Consigne
Poursuivez le passage consacré aux critiques visant Anne Dacier dans la Querelle d'Homère, en reprenant juste après sa dernière phrase.

---------- Passage du texte

Bien que La Motte se prononce de façon modérée, les reproches – ou les « étiquette[s]25 », pour utiliser le vocabulaire d’Éliane Itti – sont clairement exprimés et ils sont les mêmes que ceux dans le Nouveau Mercure galant. De plus, un peu plus loin, La Motte intègre dans ses Réflexions toute une liste de citations tirées des Causes de la corruption du goût pour appuyer sa dénonciation du style injurieux d’Anne Dacier26.
En somme, même si la forme de la critique évolue – des attaques directes aux commentaires plus littéraires –, le contenu en reste le même : les nombreux adversaires d’Anne Dacier répètent toujours les mêmes reproches – selon eux, l’érudite serait invariablement injurieuse ou trop vive. Et de surcroît, elle utiliserait souvent des expressions « trop fortes ». Par conséquent, l’« étiquette27 » que les Modernes veulent lui apposer ne varie guère. Mais les diverses mises en scène illustrent également la productivité de la Querelle d’Homère en particulier et des querelles en général, ce qui confirme les réflexions de Gisela Bock et Margarete Zimmermann.
Dans le même temps, il est nécessaire de prendre en compte le fait qu’il n’existe aucun texte uniquement en faveur d’Anne Dacier en tant que femme ou autrice. Certes, une dame d’érudition antique publie dans la livraison d’avril 1715 une « Lettre […] touchant l’Iliade d’Homere comparée avec celle de M. de la M » dans laquelle elle se prononce contre la traduction-imitation du Moderne et lui oppose sa propre version de l’épopée homérique qui n’est autre que celle de Madame Dacier. Cependant, il ne faut pas oublier que la dame d’érudition antique s’intéresse uniquement à la traduction de l’Ancienne et n’évoque jamais ses qualités personnelles28. Ainsi, les auteurs du Nouveau Mercure galant conseillent aux lecteurs du périodique seulement de manière générale de respecter les femmes, ce qui ne les empêche pourtant pas de s’en prendre à Anne Dacier.

--------------------
---------- Extrait de données

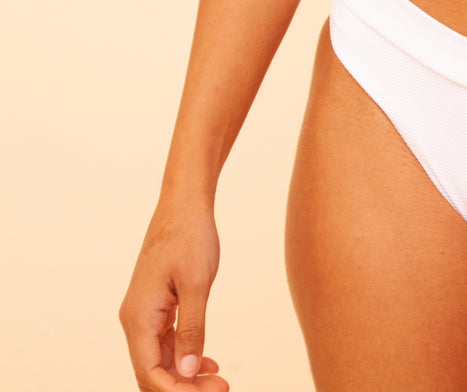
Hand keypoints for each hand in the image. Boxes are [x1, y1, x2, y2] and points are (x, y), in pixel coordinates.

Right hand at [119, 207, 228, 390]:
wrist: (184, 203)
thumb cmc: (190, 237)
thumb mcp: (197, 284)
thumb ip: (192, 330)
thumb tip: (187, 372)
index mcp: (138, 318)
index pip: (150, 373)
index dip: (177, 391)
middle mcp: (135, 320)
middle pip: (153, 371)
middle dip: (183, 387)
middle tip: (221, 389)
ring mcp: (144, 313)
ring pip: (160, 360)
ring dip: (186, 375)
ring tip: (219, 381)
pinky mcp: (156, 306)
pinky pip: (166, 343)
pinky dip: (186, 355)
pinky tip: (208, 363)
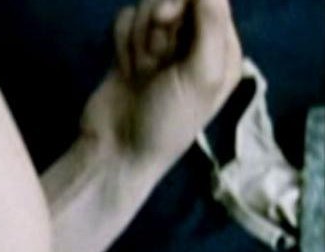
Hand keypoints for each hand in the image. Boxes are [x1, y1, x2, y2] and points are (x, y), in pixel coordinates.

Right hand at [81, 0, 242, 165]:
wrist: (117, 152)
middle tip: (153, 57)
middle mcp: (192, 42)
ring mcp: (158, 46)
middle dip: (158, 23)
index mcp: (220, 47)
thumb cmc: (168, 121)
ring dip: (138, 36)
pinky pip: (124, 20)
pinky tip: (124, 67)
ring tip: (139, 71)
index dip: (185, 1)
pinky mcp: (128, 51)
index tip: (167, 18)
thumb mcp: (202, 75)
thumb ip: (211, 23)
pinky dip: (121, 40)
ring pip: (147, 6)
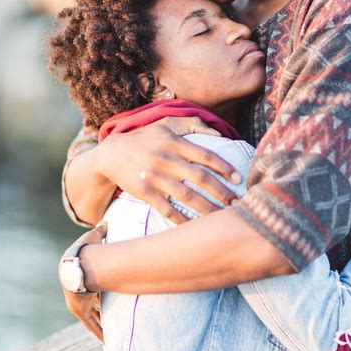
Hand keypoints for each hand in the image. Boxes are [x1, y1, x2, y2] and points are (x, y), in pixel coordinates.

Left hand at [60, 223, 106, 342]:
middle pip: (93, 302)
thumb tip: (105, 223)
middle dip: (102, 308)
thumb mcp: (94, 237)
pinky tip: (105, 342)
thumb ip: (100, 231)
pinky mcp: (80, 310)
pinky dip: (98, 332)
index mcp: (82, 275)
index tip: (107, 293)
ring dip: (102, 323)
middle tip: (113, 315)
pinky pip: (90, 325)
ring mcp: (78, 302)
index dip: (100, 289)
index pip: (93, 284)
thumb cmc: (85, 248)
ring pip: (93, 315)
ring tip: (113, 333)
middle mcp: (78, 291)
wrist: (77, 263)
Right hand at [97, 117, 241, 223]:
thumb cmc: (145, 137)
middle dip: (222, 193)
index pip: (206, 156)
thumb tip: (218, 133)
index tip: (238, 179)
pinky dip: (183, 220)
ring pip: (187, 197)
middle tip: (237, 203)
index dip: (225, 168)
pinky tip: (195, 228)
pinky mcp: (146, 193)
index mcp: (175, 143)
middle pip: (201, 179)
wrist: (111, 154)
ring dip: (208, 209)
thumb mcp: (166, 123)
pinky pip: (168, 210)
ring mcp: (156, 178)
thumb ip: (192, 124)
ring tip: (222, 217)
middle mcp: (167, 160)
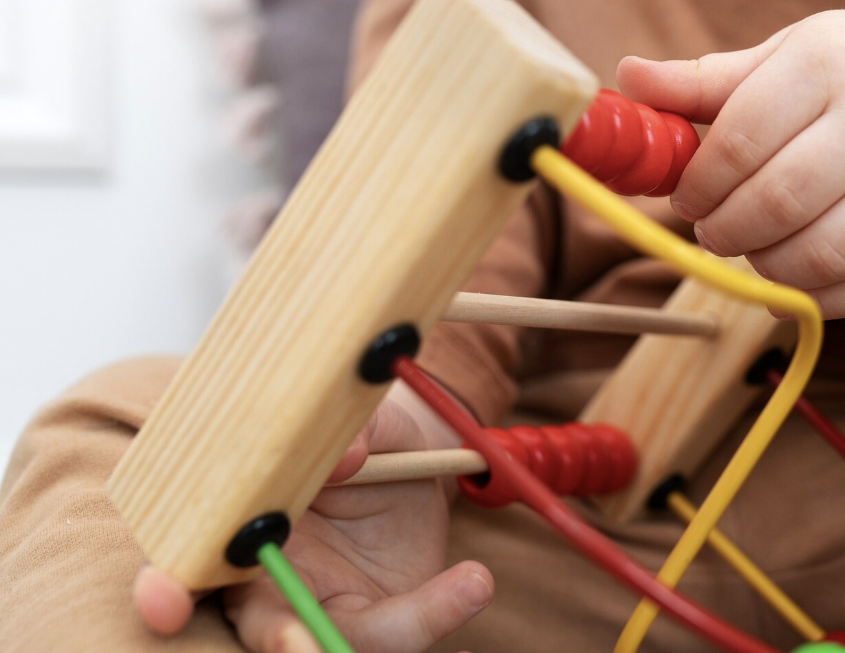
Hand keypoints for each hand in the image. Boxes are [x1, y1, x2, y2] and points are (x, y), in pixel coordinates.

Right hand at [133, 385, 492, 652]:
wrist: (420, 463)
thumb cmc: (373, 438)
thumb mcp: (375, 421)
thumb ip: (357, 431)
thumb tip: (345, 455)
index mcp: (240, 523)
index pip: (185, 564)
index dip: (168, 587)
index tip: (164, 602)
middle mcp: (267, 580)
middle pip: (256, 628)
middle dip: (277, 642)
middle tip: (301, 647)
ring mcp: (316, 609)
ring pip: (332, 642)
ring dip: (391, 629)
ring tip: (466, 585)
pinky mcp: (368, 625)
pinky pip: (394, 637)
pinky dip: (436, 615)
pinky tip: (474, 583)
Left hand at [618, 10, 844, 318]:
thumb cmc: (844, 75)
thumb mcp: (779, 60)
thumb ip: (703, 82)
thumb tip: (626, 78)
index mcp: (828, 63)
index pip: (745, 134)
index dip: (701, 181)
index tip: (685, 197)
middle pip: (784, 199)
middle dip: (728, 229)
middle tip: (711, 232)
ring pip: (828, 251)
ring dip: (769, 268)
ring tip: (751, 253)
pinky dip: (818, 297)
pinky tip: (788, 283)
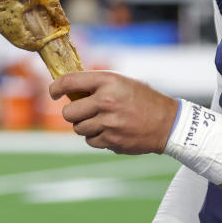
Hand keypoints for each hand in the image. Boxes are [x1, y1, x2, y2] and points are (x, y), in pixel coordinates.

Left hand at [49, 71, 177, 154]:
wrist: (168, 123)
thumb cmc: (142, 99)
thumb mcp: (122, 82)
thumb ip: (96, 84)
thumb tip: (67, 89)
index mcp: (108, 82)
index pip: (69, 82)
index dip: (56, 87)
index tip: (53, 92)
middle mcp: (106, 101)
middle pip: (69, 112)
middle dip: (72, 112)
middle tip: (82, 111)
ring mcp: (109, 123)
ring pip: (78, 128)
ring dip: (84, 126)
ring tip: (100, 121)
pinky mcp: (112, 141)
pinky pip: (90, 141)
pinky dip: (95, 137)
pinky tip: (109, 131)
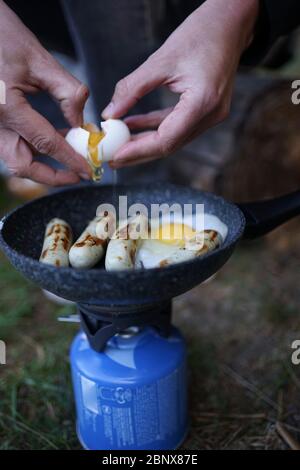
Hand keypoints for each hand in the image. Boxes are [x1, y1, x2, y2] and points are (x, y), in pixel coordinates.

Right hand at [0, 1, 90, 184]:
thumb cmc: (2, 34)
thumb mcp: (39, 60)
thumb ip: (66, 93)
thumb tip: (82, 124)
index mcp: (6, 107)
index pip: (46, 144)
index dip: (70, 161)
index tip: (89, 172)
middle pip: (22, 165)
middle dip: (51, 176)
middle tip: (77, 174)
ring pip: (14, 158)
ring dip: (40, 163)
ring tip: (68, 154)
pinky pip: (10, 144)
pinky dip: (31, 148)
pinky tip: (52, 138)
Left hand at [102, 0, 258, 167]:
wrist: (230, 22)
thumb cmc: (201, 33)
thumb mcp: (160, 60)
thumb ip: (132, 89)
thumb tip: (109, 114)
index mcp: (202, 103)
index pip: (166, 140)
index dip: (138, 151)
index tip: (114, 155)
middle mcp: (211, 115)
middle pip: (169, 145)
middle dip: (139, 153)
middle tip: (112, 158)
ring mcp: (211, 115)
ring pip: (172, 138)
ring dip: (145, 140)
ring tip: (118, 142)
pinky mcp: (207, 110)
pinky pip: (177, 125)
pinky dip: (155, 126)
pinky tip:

--------------------

Résultat de l'exercice
Ces reproches formulés à l’encontre de l’Ancienne ne constituent cependant guère une nouveauté. Ils se retrouvent également chez Houdar de La Motte, le chef de file des Modernes. Celui-ci nous fournit également un premier élément de réponse à une autre question de grand intérêt : pourquoi les Modernes, et notamment Hardouin Le Fèvre de Fontenay ainsi que ses contributeurs, s’acharnent-ils tellement contre Anne Dacier ? Selon le membre de l’Académie française, « le dessein de Mme Dacier […] est de donner une idée basse de notre galanterie29 ». Le pronom personnel « notre » trahit l’implication personnelle du Moderne qui semble considérer Anne Dacier et ses convictions comme une menace envers sa façon de vivre. Afin de montrer toute l’étendue de cette allégation, il est nécessaire de se rappeler les réflexions sur la condition de la femme en général et les remarques sur Dacier en particulier : elle serait une femme exceptionnelle sans pour autant incarner l’image typique d’une femme du siècle de Louis XIVLouis XIV. D’après ses adversaires, elle n’est ni douce, ni modeste, mais injurieuse et une menace pour la galanterie.